You are also saying that "No materials obey Ohm's Law if you want to take
that (linear requirement) view", but that is a very sarcastic view and almost
bordering on a disestablishmentarian view. You must realize that if there are
no bounds for any experiment no component would follow ANY law of any kind
and you would end up with the conclusion that, "Everything is nothing".

If you still dont agree (which im sure you dont) then perhaps you would take
the time to DEFINE what exactly the word 'ohmic' means in this sentence:

21. Joule's Law
When the conductor contains ohmic resistance only and no counter emfs we have
e=r*i, so that the power is:
P=i^2*R=e^2/R

That is a quote from my "Standard Handbook for Electrical Engineers, 12th Edition"
book in the chapter on "Electric and Magnetic Circuits".
In that paragraph (21.) tell me what the word 'ohmic' means to you and what the
phrase 'ohmic resistance' means to you.

PS
If you think the professor was agreeing with you then you better give me his email
so i can talk to him directly. I doubt very much he would reply saying that there
is no linearity requirement because every OTHER university exclaims it to be so.

Before i forget, i must tell you that one definition of linearity does not require
the line to pass through the point (0,0) although the more strict definition does.
For example, when we talk about the diodes 'ohmic' region we talk about a line
that does not go through (0,0).

 

[Mikebits]

Here's a quote from the University of Guelph, Department of Physics:
2. Material that obeys Ohm's Law is called "ohmic" or "linear" because
the potential difference across it varies linearly with the current.

ohmic

One entry found.

Main Entry: ohm Pronunciation: \ˈōm\ Function: noun Etymology: Georg Simon Ohm Date: 1867 : the practical meter-kilogram-second unit of electric resistance equal to the resistance of a circuit in which a potential difference of one volt produces a current of one ampere
— ohm·ic \ˈō-mik\ adjective

From Websters. Where does this definition state linearity ? According to Websters, Ohmic is just a adjective of Ohm.

 

[Sceadwian]

The equations that were derived from ohm's results do NOT require linearity to function they work just fine in non-linear circuits the only difference being it's not called ohms law if you do, and it's not called 'ohmic resistance' it's called static, chordal, or DC resistance. Again it's a whole lot of dancing around words for absolutely no reason.

Electronics is supposed to be a science. Questioning the degree of linearity required to meat the definition of 'ohmic' is a VERY pertinent question as if you say it just has to be 'close' you throw science and logic right out the window.

I never said the professor was agreeing with me. He did however say "You really have the idea" which is good enough for me. Mike said he was agreeing with me, probably to try to end this wreck of a thread =)

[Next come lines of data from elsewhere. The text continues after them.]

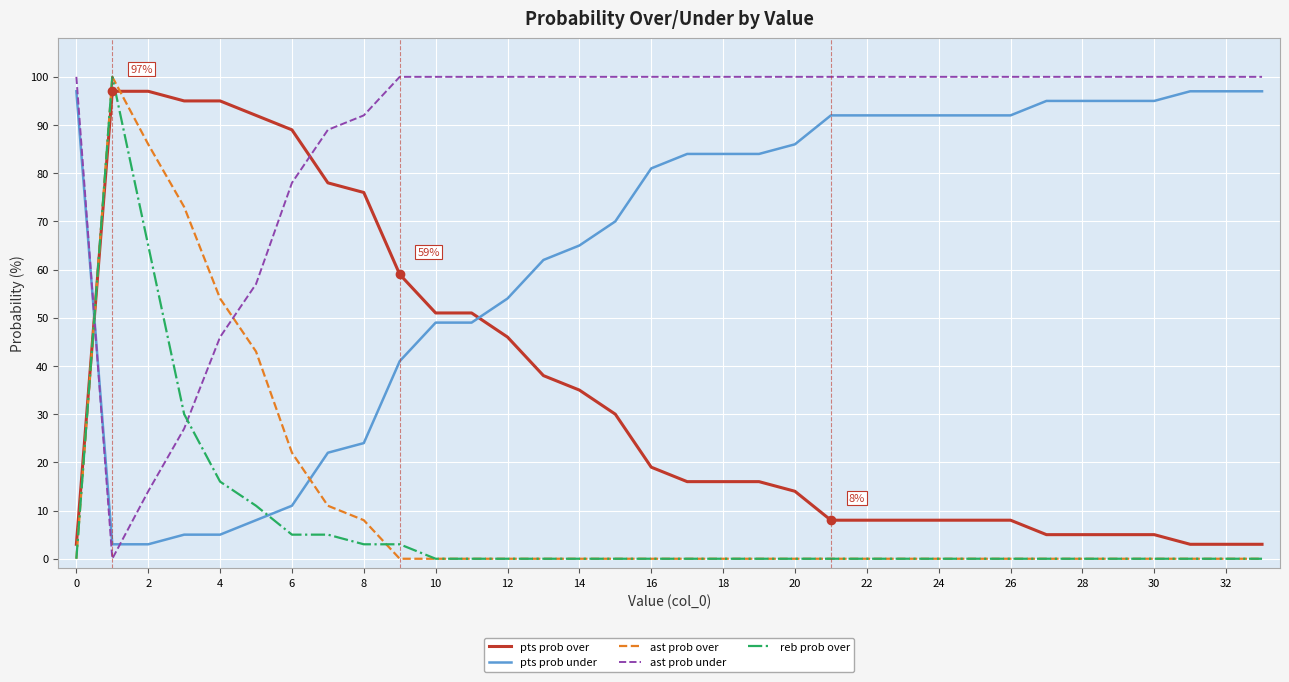

True or false: pts prob over and ast prob under cross at least once.

True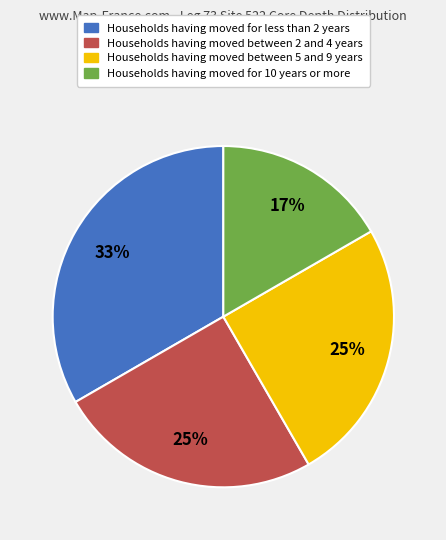

To the nearest percent, what is the average slice percentage?

25%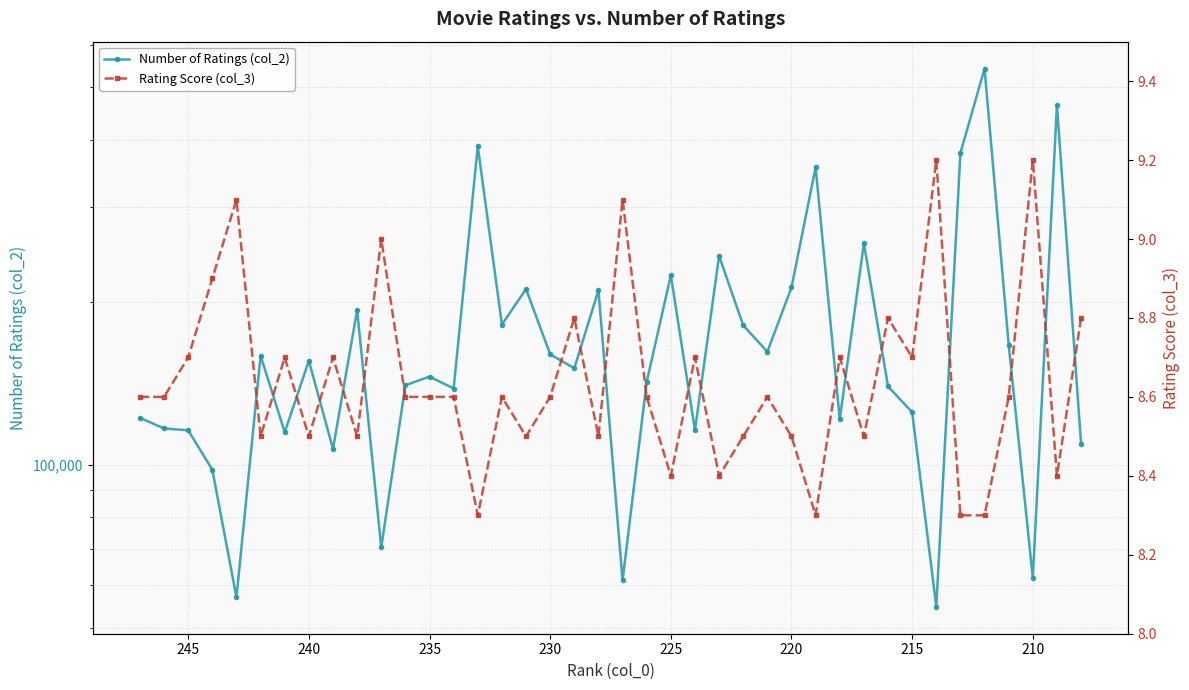

What is the value of the Number of Ratings (col_2) point at the 28th from the left?

213023.0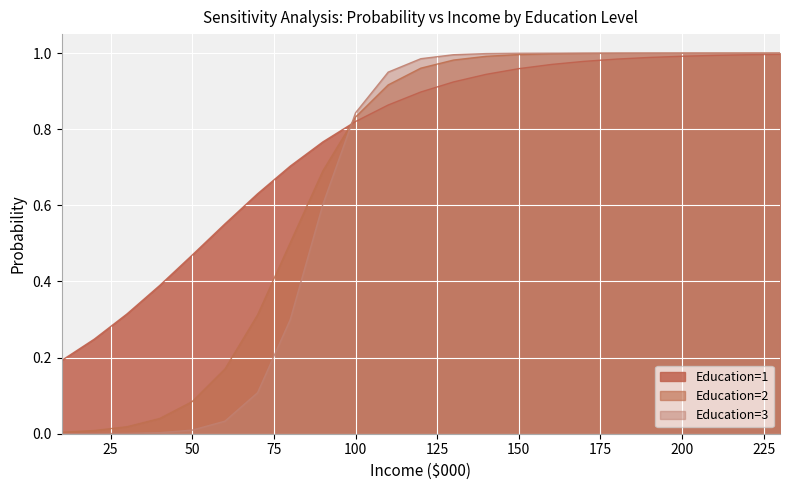

True or false: Education=3 has more than 2 points higher than both neighbors.

False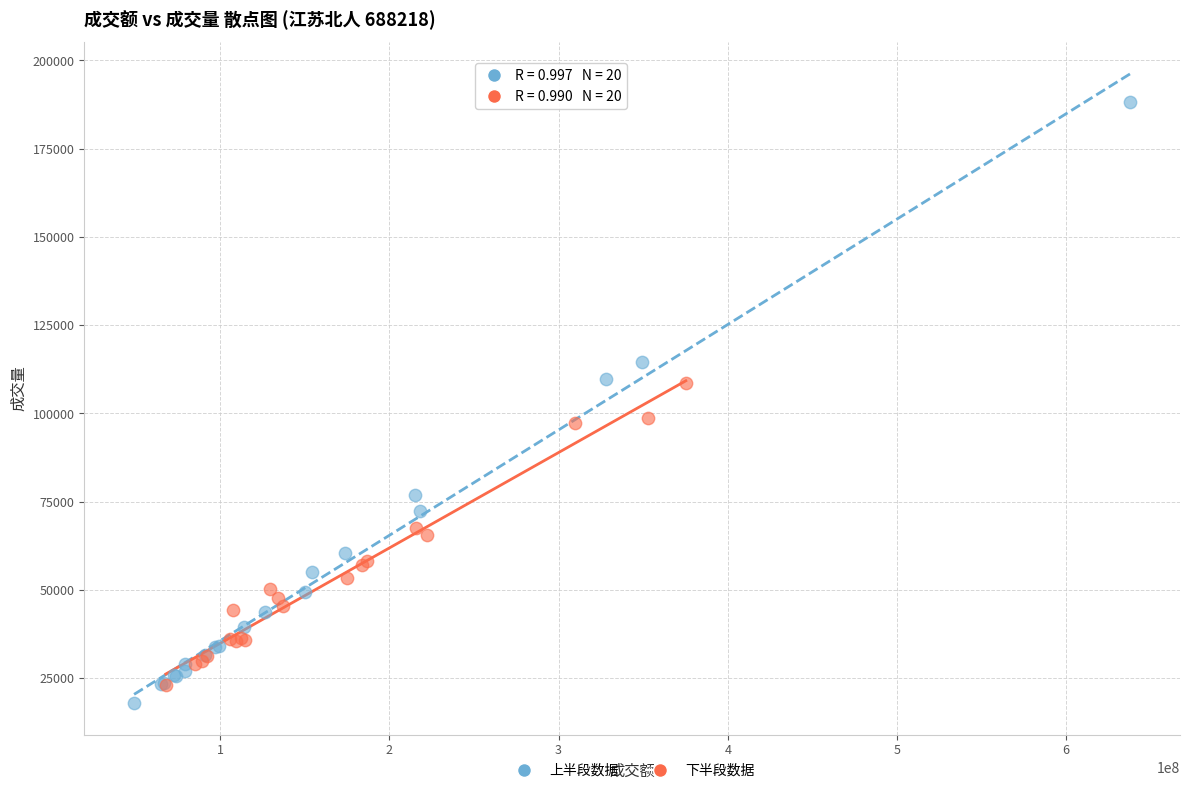

Which series has the largest Y range (max minus min)?

上半段数据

The fact that the slope required to meet 'ohmic' requirements is not explicitly stated is fact 1 undeniable proof that Ohm's law is not in fact a 'law' at all. It's just a commonly used approximation for the sake of simplicity. The real world is much more complicated. So we are in fact arguing about something that at the end of the day doesn't mean squat. It in fact has a meaning so ambiguous that we've spent the last 136 posts arguing about this and neither one of us is truly satisfied with the others viewpoint and never will be. Suits me, I'll still use that equation that is not Ohm's law when I apply it to non-linear circuits all the time =)

 

[Mikebits]

Sometimes a picture helps.

**broken link removed**

 

[Sceadwian]

I found this image helpful as well.
**broken link removed**

 

[Mikebits]

There come a time when the game becomes futile, and a kind gesture of conceding a stalemate keeps the peace

Pride only carries you so far, at some point it becomes a blockade. Me gives up

And I just don't care that much, My upstairs neighbors shower is now leaking into my condo, and she has no insurance, so WTF do I care what a damn diode is. Any lawyers out there?

The leak is real, but in other words, I have more important issues to worry about. We are getting nowhere, better off pissing up a rope.